====== Excerpted text

The chicken man is out, and a Pfizer (NYSE: PFE) lifer is taking the helm.

Reports as to why the sudden change range from personal reasons, to a mutual decision, to a Bloomberg report that said that the board asked former CEO Jeff Kindler to step down. But it really doesn't matter why Kindler left. The question shareholders should be asking is whether the new CEO Ian Read can right this ship.

The answer is a resounding, "Maybe!" In my opinion, it depends on whether Read can shake the long-standing Pfizer mantra that bigger is better. Being a lifer -- he started working at Pfizer in 1978 -- may mean sticking with the status quo. Then again, maybe he's been around long enough to have seen the strategy fail enough times to be convinced it's time for a change.

Shares of Pfizer peaked in 1999, long before Kindler, most famous for turning around Boston Market when it was a division of McDonald's, took the helm in 2006. Pfizer's downturn started with the $90 billion acquisition of Warner-Lambert in 2000. Acquiring Pharmacia two years later just made the problem worse. Integrating large acquisitions is tough work.

As the shares fell, I finally thought there might be potential. I named Pfizer my best stock for 2009 after its share price dropped so much that it was offering a dividend yield above 7%, and Kindler looked like he was showing restraint while he looked for cheap acquisitions to deploy Pfizer's $26 billion war chest.

============
====== Data

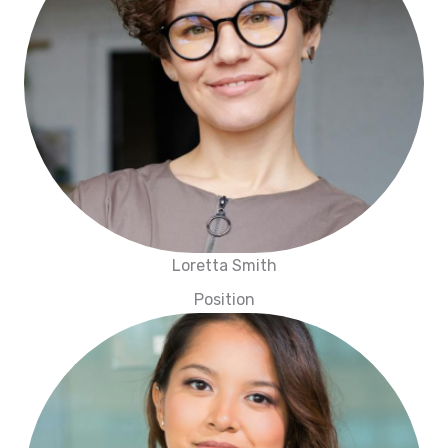
Loretta Smith
Position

============

### Required work
Continue the article on Pfizer's CEO change, starting right after its last paragraph.

### Result
Then Kindler went out and bought Wyeth and cut Pfizer's dividend. I changed my tune. Sure, the additional revenue made Lipitor a smaller portion of the revenue. But it didn't solve the real problem: Pfizer needs growth.

Using that cash to license a bunch of drugs and make a few smaller acquisitions would have been a better option than plopping down $68 billion for Wyeth. You can buy a heck of a lot of companies the size of Seattle Genetics (Nasdaq: SGEN) or Regeneron Pharmaceuticals (Nasdaq: REGN) for $68 billion, gaining quite a few shots on goal.

Kindler said he wanted to be more like Johnson & Johnson (NYSE: JNJ) and Abbott Labs (NYSE: ABT). Maybe if he'd actually followed their M.O. of making small purchases, he'd still have a job today.